GIVEN TEXT -
In order to take advantage of the great mutual funds listed here, you may need to free up money trapped in old, underperforming funds. But first, you need to be aware of deferred sales charges (DSCs)—fees payable at the time you sell funds. If you’re working with a commission-based adviser, your mutual funds may carry one.
A typical DSC starts at 5% or 6% of the amount of your original investment during the first year you own the fund, then gradually declines by a percentage point each year until it’s at 0% after about six years. Some advisers argue this encourages investors to buy and hold mutual funds longer, but problematically DSCs may lock investors into funds they don’t want anymore. For example, if you invested $25,000 a year ago and decided the mutual fund wasn’t performing well, triggering a 5% DSC would cost you a sizable $1,250.

GIVEN MATERIAL -
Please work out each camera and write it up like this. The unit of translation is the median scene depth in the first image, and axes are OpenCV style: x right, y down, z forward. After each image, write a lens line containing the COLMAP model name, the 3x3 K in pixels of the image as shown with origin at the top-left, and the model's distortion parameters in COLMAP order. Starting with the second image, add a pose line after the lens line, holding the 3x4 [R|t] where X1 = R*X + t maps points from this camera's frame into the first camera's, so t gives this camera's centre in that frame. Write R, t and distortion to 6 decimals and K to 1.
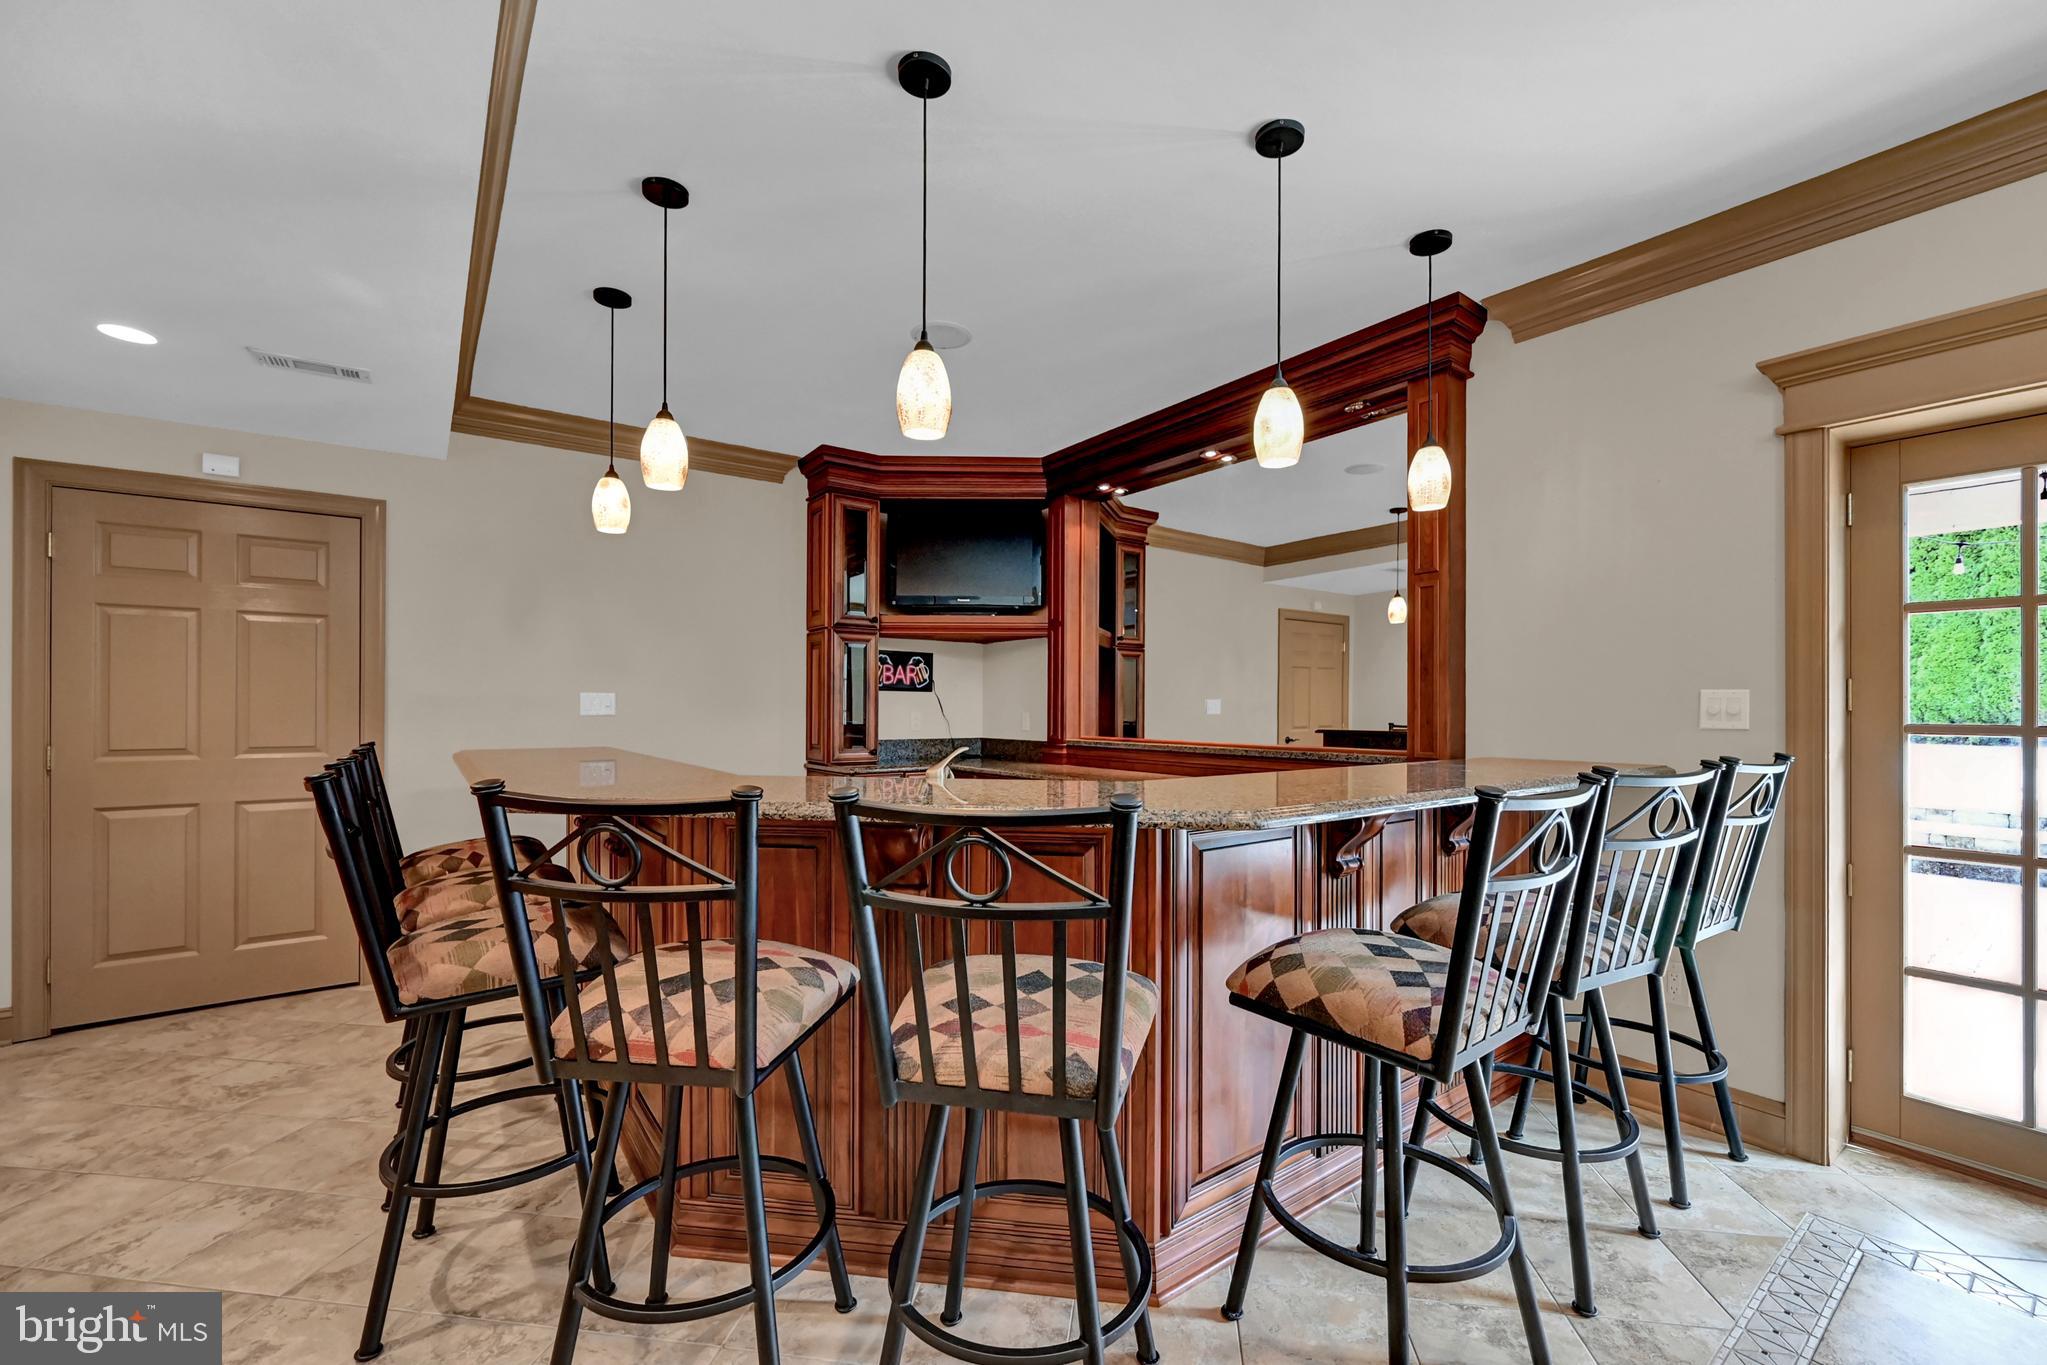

ASSIGNMENT - Continue the text on deferred sales charges from where it stops.

REPLY TO THE EXERCISE -
Taking the hit on this type of sales charge is usually worth it if you’ve decided to manage your own money using a discount brokerage—it clears the slate and lets you construct a low-cost portfolio. However, check the cost of the DSC with the fund company first. If you feel the fee is excessive, you may be able to switch the funds “in kind,” meaning you transfer them to your new account without selling them, thereby avoiding triggering the DSC. Then you can divest gradually to keep the DSC at a minimum. Most fund companies allow you to sell 10% of the fund annually without charge.